CEREDIGION council wants to net more than £600,000 from the open market sale of a former Penparcau care home which closed despite widespread protests in 2018, with campaigners urging councillors to ensure any sale is in the “best interests of Penparcau and its residents.”

The Bodlondeb home was closed in January 2018 following a Ceredigion council consultation the previous year which received scores of objections and sparked protests with local campaigners and residents’ families railing against the plan.
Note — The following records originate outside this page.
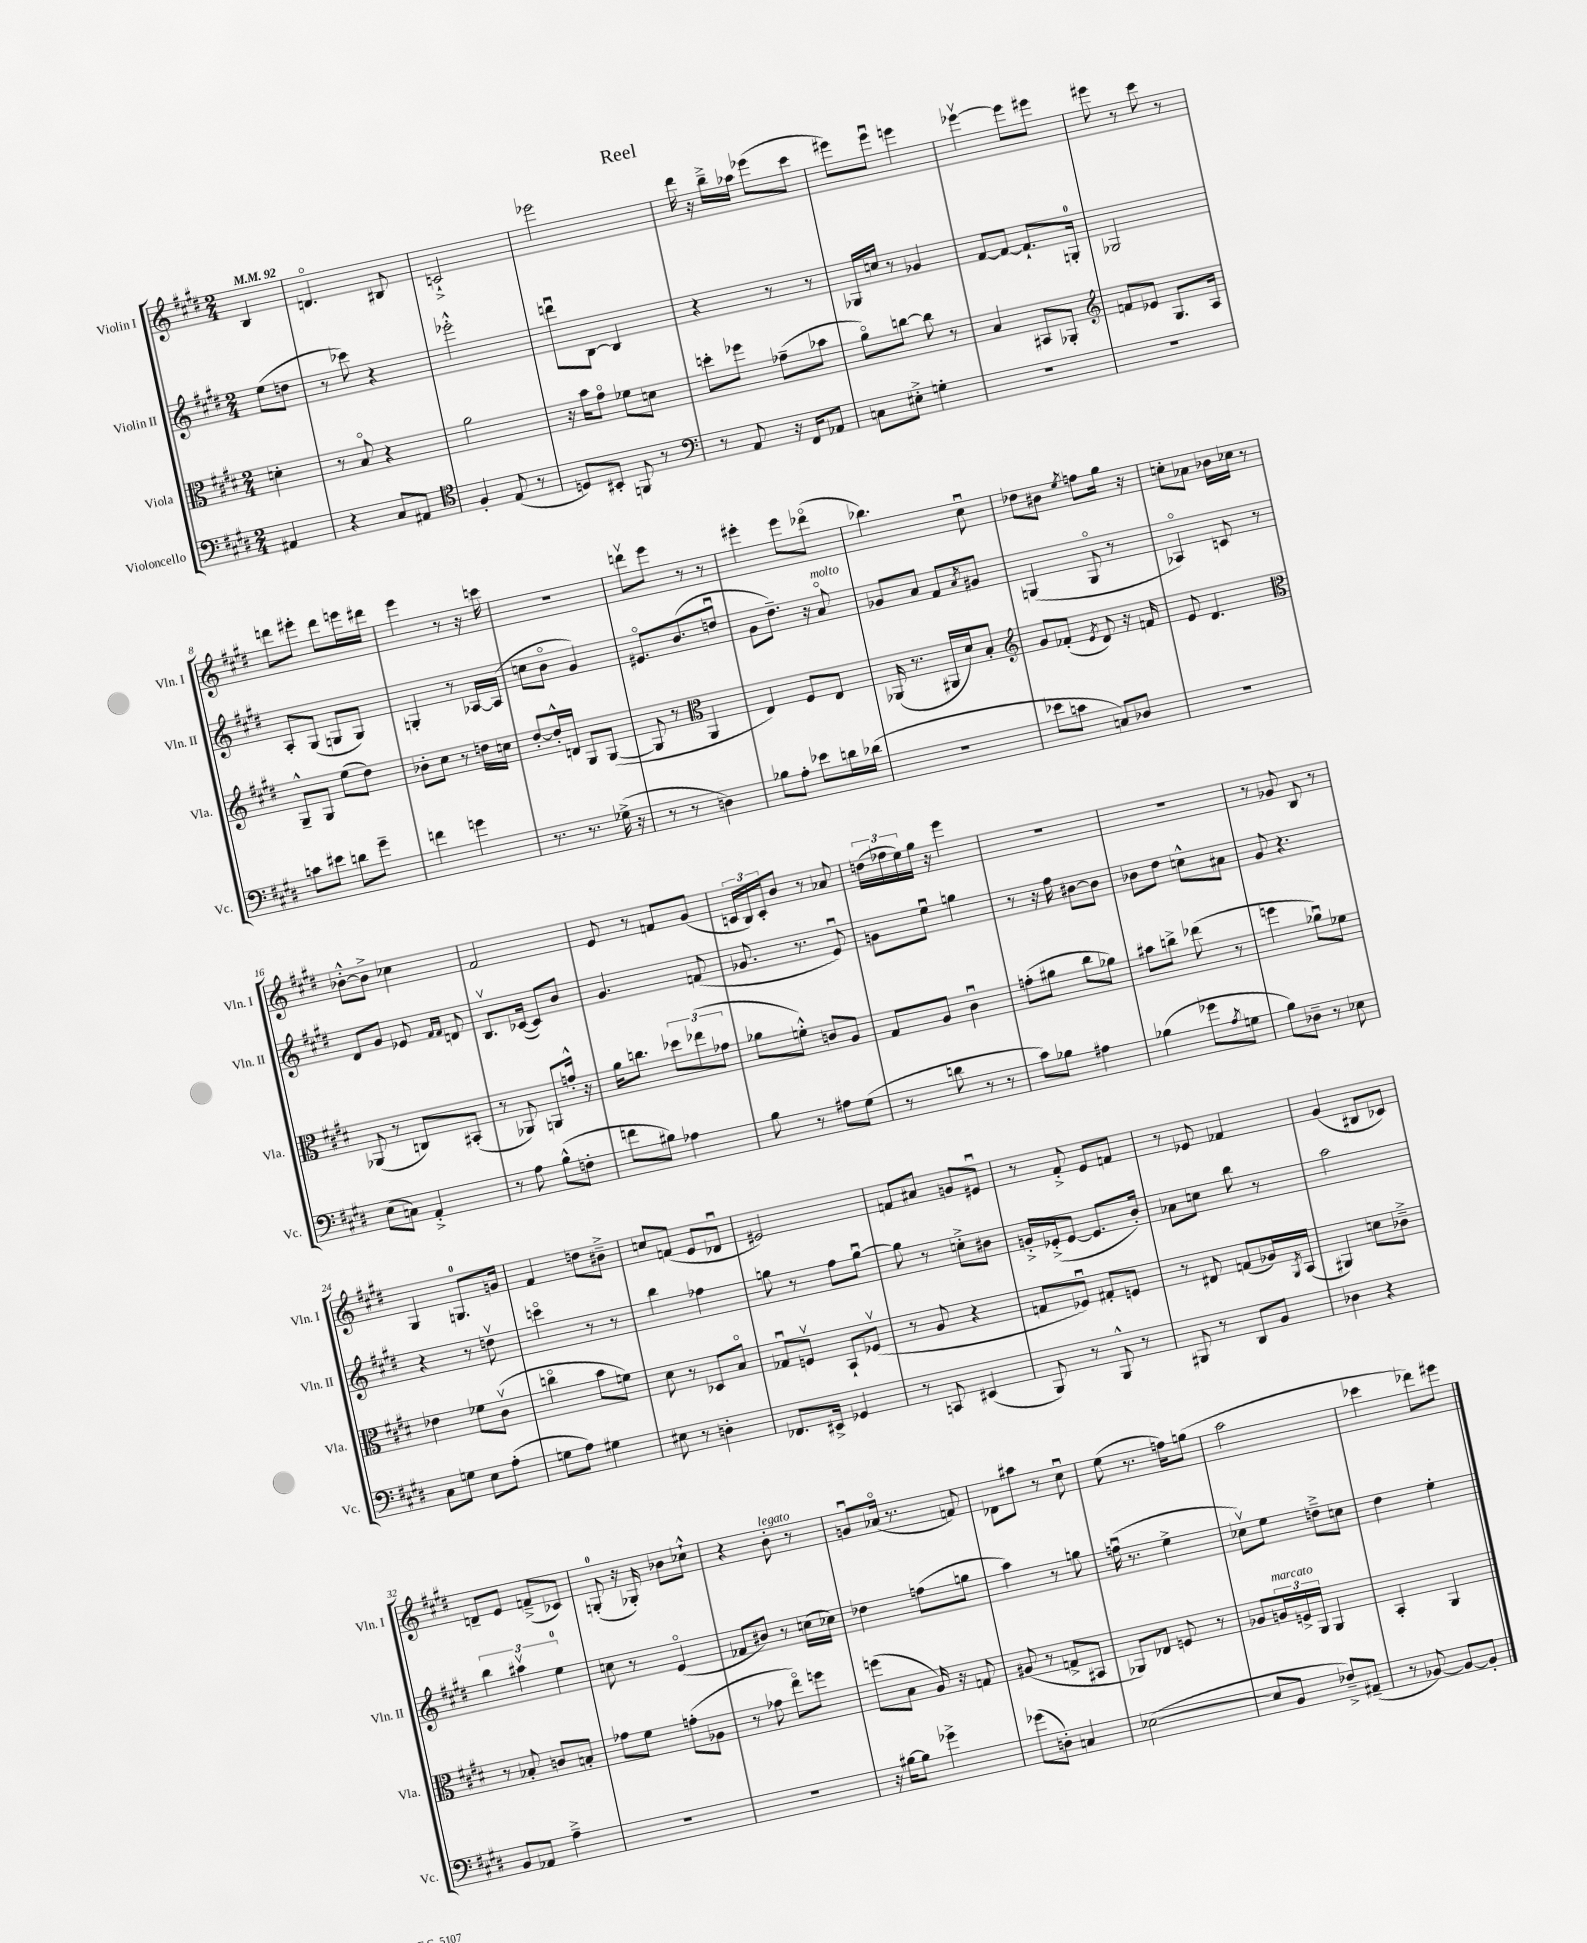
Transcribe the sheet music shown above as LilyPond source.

\header { title = "Reel" }
<<
\new StaffGroup <<
\new Staff = "s0" \with { instrumentName = "Violin I" shortInstrumentName = "Vln. I" } {
    \clef treble \key e \major \numericTimeSignature \time 2/4 \partial 4 \tempo 4 = 92
    b4 |
    d'4.\flageolet bis8 |
    c'2-!-> |
    ees'''2 |
    dis'''16 r16 b''16---> aes''16 ees'''8( cis'''8 |
    eis'''8) eis'''8\downbow e'''4 |
    ees'''4~\upbow ees'''8 eis'''8 |
    eis'''8 r8 cis'''8 r8 |
    d'''8 eis'''8-. d'''8 e'''16 dis'''16 |
    e'''4 r8 r16 c'''16 |
    R2 |
    d'''8\upbow e'''8 r8 r8 |
    eis'''4-. eis'''8 des'''8\flageolet( |
    bes''4.) cis''8\downbow |
    des''8 bis'8 \acciaccatura { e''8 } f''8 gis''16 r16 |
    c''8-. aes'8 bes'16 ces''16 r8 |
    bes'8~-.-^ bes'8-> ces''4 |
    fis'2 |
    e'8 r8 f'8 gis'8( |
    \tuplet 3/2 { c'16 b16) c'16-. } b'8 r8 aes'8 |
    \tuplet 3/2 { d''16( fes''16 e''16) } gis''16 r16 e'''4 |
    r2 |
    R2 |
    r8 ges'8 b8 r8 |
    gis4 g8.-0 g'16 |
    fis'4 d''8 bis'8---> |
    c''8 f'8( e'8 des'8\downbow |
    eis'2) |
    f'8 ais'8 g'8 eis'8\downbow |
    r8 fis'8-.-> e'8 f'8 |
    r8 ees'8 fes'4 |
    gis'4( bis8 ces'8) |
    d'8-- e'8 f'8--->( ces'8) |
    g8-0-.( r16 ges16-.) bes'8 ces''8-!-^ |
    r4 b'8-.^\markup { \italic "legato" } r8 |
    g'8\downbow aes'16\flageolet( r8. f'8) |
    des'8 ais''8 r8 cis''8\downbow |
    e''8( r8. f''16) g''8( |
    a''2 |
    ces'''4 des'''8) eis'''8 \bar "|." |
}
\new Staff = "s1" \with { instrumentName = "Violin II" shortInstrumentName = "Vln. II" } {
    \clef treble \key e \major \numericTimeSignature \time 2/4 \partial 4
    e''8( d''8 |
    r8 ces'''8) r4 |
    ees'''2-.-^ |
    d'''8\downbow b8~ b4 |
    r4 r8 r8 |
    ges16 c''16 r8 ges'4 |
    fis'8~ fis'8~ fis'8.-! g16-0-. |
    ges2 |
    a8-. gis8( g8 g8) |
    g4-. r8 aes16~ aes16( |
    c''8 b'8\flageolet gis'4) |
    eis'8.\flageolet b'8.( d''8\downbow |
    gis'8 dis''8.--) r16 a'8\flageolet^\markup { \italic "molto" } |
    ges'8 a'8 fis'8 \acciaccatura { a'8 } gis'8 |
    g4( g8\flageolet r8 |
    aes4\flageolet) c'8 r8 |
    dis'8 gis'8 ees'8 \grace { fis'16 fis'16 } d'8 |
    b8.\upbow ces'16~( ces'8) b'8 |
    gis'4. f'8( |
    ges'8. r8. e'8\downbow) |
    g'8 e''8\downbow g''4 |
    r8 r16 fis''16 bis'8~ bis'8 |
    bes'8 dis''8 c''8-^ ais'8 |
    gis'8 r4. |
    r4 r8 d''8\upbow |
    c'''4\flageolet r8 r8 |
    b''4 fes''4 |
    g''8 r8 fis''8 g''8~\downbow |
    g''8 r8 c''8-.-> bis'8 |
    g'16-.-> ees'16-.->( ees'8~ ees'8. b'16-.) |
    aes'8 c''8 b''8 r8 |
    a''2 |
    \tuplet 3/2 { b''4 ais''4\upbow e''4-0 } |
    c''8 r8 e'4\flageolet( |
    fes'8 bis'8) r8 c''16( ces''16) |
    des''4 f''8( g''8 |
    a''4) r8 g''8 |
    f''16\downbow( r8. e''4-> |
    ces''8\upbow) e''8 d''8---> c''8 |
    dis''4 e''4-. \bar "|." |
}
\new Staff = "s2" \with { instrumentName = "Viola" shortInstrumentName = "Vla." } {
    \clef alto \key e \major \numericTimeSignature \time 2/4 \partial 4
    d'4-. |
    r8 b8\flageolet r4 |
    a'2 |
    r16 b'16 gis'8\flageolet fes'8 d'8 |
    d''8-. fes''8 ges'8--( bes'8 |
    a'8\flageolet) c''8~ c''8 r8 |
    b4 bis,8 aes,8-. |
    \clef treble f'8 ees'8 gis8. a16 |
    gis8---^ gis8 e''8( dis''8) |
    bes'8-. cis''8 r8 d''16 c''16 |
    dis''8~-. dis''16-.-^ d'16 gis8 gis8~( |
    gis8 r8 \clef alto a,4 |
    e4) fis8 e8 |
    aes,16( r8. ais,16 dis'16) b8-. |
    \clef treble gis'8 fes'8-.( \acciaccatura { e'8 } dis'8) r16 f'16 |
    e'8 dis'4. |
    \clef alto aes,8( r8 c8) bis,8-.( |
    r8 aes,8) a,8 g'16-.-^ r16 |
    a'16 c''8. \tuplet 3/2 { des''8 ees''8( ges'8 } |
    aes'8 f'8-.-^) c'8 a8 |
    gis8 a8 cis'4\downbow |
    g'8-.( ais'8 cis''8 aes'8) |
    bis'8 c''8-> ees''8( r8 |
    f''4 aes'8\downbow) fes'8 |
    ees'4 fes'8 cis'8\upbow( |
    c''4\flageolet b'8 f'8) |
    dis'8 r8 des8 b8\flageolet |
    ges8\downbow f8\upbow b,8-! fes8\upbow( |
    r8 a8 r4 |
    g8 fes8\downbow) gis8-. f8 |
    r8 eis8 g8( aes16) \acciaccatura { a,8 } b,16( |
    ais,4) d'8 ces'8---> |
    r8 bes8-. c'8 b8-. |
    ges'8 fis'8 g'8-.( aes8 |
    r8 ges'8 e''8\flageolet) f''8 |
    f''8( b8 a16) r16 g8 |
    ais8( r8 g8-> bis,8 |
    aes,8) ees8 f8 r8 |
    aes8 \tuplet 3/2 { a16^\markup { \italic "marcato" } f16-> a,16 } a,4 |
    b,4-. a,4 \bar "|." |
}
\new Staff = "s3" \with { instrumentName = "Violoncello" shortInstrumentName = "Vc." } {
    \clef bass \key e \major \numericTimeSignature \time 2/4 \partial 4
    ais,4 |
    r4 cis8 ais,8 |
    \clef tenor fis4-. e8( r8 |
    d8) bis,8-. f,8 r8 |
    \clef bass r8 a,8 r16 fis,16 aes,8 |
    c8 eis8-.-> g4-. |
    R2 |
    R2 |
    c'8 eis'8 d'8 gis'8-- |
    f'4 g'4 |
    r8. r8. ges16->( r16 |
    r8 r8 d4) |
    bes8 a8-. ees'8 d'16 des'16( |
    r2 |
    ees'8 c'8 c8) des8 |
    r2 |
    e8( c8) a,4-.-> |
    r8 a8 b8-^( f8-. |
    f'8 bis8) aes4 |
    b8 r8 ais8 gis8( |
    r8 d'8 r8 r8 |
    cis'8) bes8 ais4 |
    bes4( ges'8 \acciaccatura { a8 } g8 |
    b8) des8-- r8 ees8 |
    cis8 g8 e8 a8-.( |
    g8 a8) gis4 |
    eis8 r8 d4-. |
    fes,8. eis,16-> ges,4 |
    r8 c,8 eis,4( |
    b,,8) r8 b,,8-^ r8 |
    bis,,8 r8 dis,8 b,8 |
    des4 r4 |
    b,8 aes,8 a4---> |
    R2 |
    r2 |
    r16 bis16~ bis8 ges'4-> |
    ges'8( d8-.) c4 |
    ees2~( |
    ees8 b,8 fes8--->) ais,8--( |
    r8 bes,8~) bes,8~ bes,8-. \bar "|." |
}
>>
>>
The home was initially put up for sale by the council with a £395,000 price and preferred bidders of social housing if a buyer could not be found to run it as a care home.

A sale was agreed in 2019 to provide elderly mentally infirm nursing care but that deal fell through in February 2020 reportedly over a shortfall in funding, leaving Ceredigion County Council members that month approving a plan to revoke a previous Cabinet decision to give preference to buyers providing an elderly mentally infirm nursing home.

Cabinet members also agreed in February 2020 that if an agreement is not reached with a registered social landlord in that time the site will be placed on the open market and any capital receipt ring-fenced for “investment in the capital programme for council-run residential homes”.

Little progress was then made due to the pandemic, leaving the council now inviting best offers on the open market, with the building’s future to be decided in May.

Pat Bates, the Secretary to the North Ceredigion Forum for Older Peoples Care - the group borne from the formation of the Save Bodlondeb group in 2018 - and a member of the Ceredigion committee of Hywel Dda Community Health Council, has urged councillors to get involved to ensure the building is sold to someone “in the best interests of Penparcau and nearby residents.”

“Despite all our efforts Bodlondeb residential home was closed and has remained unoccupied and unsold since, resulting in so many of our elderly and infirm being separated from their loved ones by ‘out of county’ placements,” she said.

“Bodlondeb is situated just yards from Llwyn Yr Eos school and also Penparcau children’s playground and hundreds of residential homes so the future use of the building is imperative to the wellbeing or otherwise of both residents and school children.”

Ceredigion council has set a deadline for ‘best and final offers’ for the care home - “comprising extensive buildings together with spacious grounds and parking” - of Friday, 6 May.

The council’s estates office said that the site offers “various development opportunities subject to consents”.

With offers invited on the former care home “in excess of £600,000”, bids will be opened on Saturday, 7 May, the council said.